Diese Beziehung ist heute anders als in ihrer Jugend, die sie als Zeit voller Schwung und Träume beschreibt. Dichter sei ihre Gottesbeziehung heute und ernsthafter. Auch die Entscheidung, ohne Partner zu leben, werde immer bewusster.

"Ich wiederhole mein Ja täglich und merke auch immer wieder, dass das gefordert ist. Sie ist dankbar dafür, dass sie diesen Weg bis heute geht und ist sich bewusst, dass dies keine Selbstverständlichkeit ist. Sie kennt auch Schwestern, die trotz der ausgiebigen Probezeit zu Beginn des Ordenslebens in späteren Jahren wegen der Liebe zu einem Mann die Gemeinschaft verlassen haben. Sie verurteilt deswegen niemanden. "Gott spricht mit jedem Menschen anders. Ich bin überzeugt, dass er unser Glück möchte und dass er nicht einen Lebensstand ausschließlich im Blick hat. Familienleben kann ebenso intensiv sein wie das Leben in einer Ordensgemeinschaft."

Schwester Simone kann sich von Herzen freuen mit Menschen, die sich ineinander verlieben. Für sich selber wünscht sie sich das aber nicht.
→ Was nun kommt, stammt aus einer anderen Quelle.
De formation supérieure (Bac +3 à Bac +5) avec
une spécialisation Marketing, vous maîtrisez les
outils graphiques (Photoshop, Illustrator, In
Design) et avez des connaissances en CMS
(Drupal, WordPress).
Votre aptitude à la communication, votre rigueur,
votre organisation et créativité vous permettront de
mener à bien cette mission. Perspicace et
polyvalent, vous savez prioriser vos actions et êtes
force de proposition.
Die Nähe zu Kindern hatte sie sich hingegen gewünscht, und dieser Wunsch erfüllte sich durch ihre langjährige berufliche Tätigkeit mit Kindern und Jugendlichen.
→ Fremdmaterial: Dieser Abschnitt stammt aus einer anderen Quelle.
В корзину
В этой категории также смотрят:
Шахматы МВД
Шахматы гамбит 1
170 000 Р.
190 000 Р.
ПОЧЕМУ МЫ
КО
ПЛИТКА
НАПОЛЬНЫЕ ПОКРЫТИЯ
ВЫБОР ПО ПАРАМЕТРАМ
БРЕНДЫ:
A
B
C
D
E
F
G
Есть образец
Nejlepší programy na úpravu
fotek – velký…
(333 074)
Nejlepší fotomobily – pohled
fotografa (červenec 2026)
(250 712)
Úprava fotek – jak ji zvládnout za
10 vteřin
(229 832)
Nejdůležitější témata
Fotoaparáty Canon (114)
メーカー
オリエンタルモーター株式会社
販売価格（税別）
Schwester Simone pflegt Freundschaften zu Frauen und zu Männern, so wie auch Jesus das getan hat. "Das sind Menschen, zu denen Vertrauen gewachsen ist, bei denen ich weiß, dass ich immer ankommen kann." Auch die eigene Herkunftsfamilie ist ein Feld, auf dem solche tragfähigen Beziehungen wachsen. Das Maß, in dem sie Freundschaften und Familienbande pflegen kann, wird durch das klösterliche Leben vorgeben. "Ich bin hier ganz gefordert. Das bedeutet beispielsweise, dass mein Platz an Festtagen in der Ordensgemeinschaft ist", erzählt die Schwester.
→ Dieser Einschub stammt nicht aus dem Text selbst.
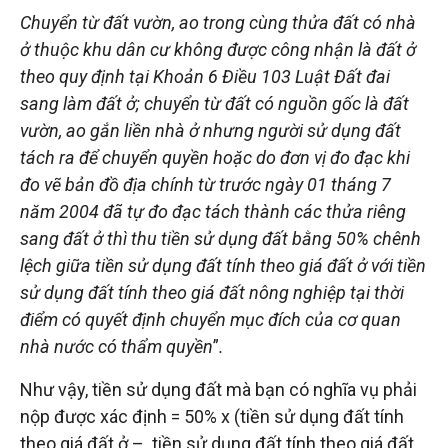
Chuyển từ đất vườn, ao trong cùng thửa đất có nhà
ở thuộc khu dân cư không được công nhận là đất ở
theo quy định tại Khoản 6 Điều 103 Luật Đất đai
sang làm đất ở; chuyển từ đất có nguồn gốc là đất
vườn, ao gắn liền nhà ở nhưng người sử dụng đất
tách ra để chuyển quyền hoặc do đơn vị đo đạc khi
đo vẽ bản đồ địa chính từ trước ngày 01 tháng 7
năm 2004 đã tự đo đạc tách thành các thửa riêng
sang đất ở thì thu tiền sử dụng đất bằng 50% chênh
lệch giữa tiền sử dụng đất tính theo giá đất ở với tiền
sử dụng đất tính theo giá đất nông nghiệp tại thời
điểm có quyết định chuyển mục đích của cơ quan
nhà nước có thẩm quyền
”
.
Như vậy, tiền sử dụng đất mà bạn có nghĩa vụ phải
nộp được xác định = 50% x (tiền sử dụng đất tính
theo giá đất ở – tiền sử dụng đất tính theo giá đất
"Was Gott von uns Ordensleuten möchte, ist geheimnisvoll -für die anderen, aber oft auch für mich selber", sagt sie. Dennoch fühlt sie sich zuhause auf ihrem besonderen Lebensweg: "Gottes Liebe ist unvergänglich und beständig, wie es irdische Liebe niemals sein kann."

Hintergrund

Missionsbenediktinerinnen

Die Gemeinschaft der Missionsbenediktinerinnen hat im Jahr 1885 in Deutschland begonnen als missionarisch ausgerichteter Orden, der nach den Regeln des heiligen Benedikt lebt. Am 11. November 1887 wurden die ersten Missionarinnen nach Ostafrika ausgesandt. 1904 übersiedelten die Schwestern nach Tutzing am Starnberger See und sind inzwischen weltweit vertreten. Im deutschsprachigen Raum gibt es Gemeinschaften neben Tutzing in Bernried, Dresden, Ettiswil und Wessobrunn.

Dieser Beitrag wurde veröffentlicht in Ausgabe 51 des 57. Jahrgangs (im Jahr 2007).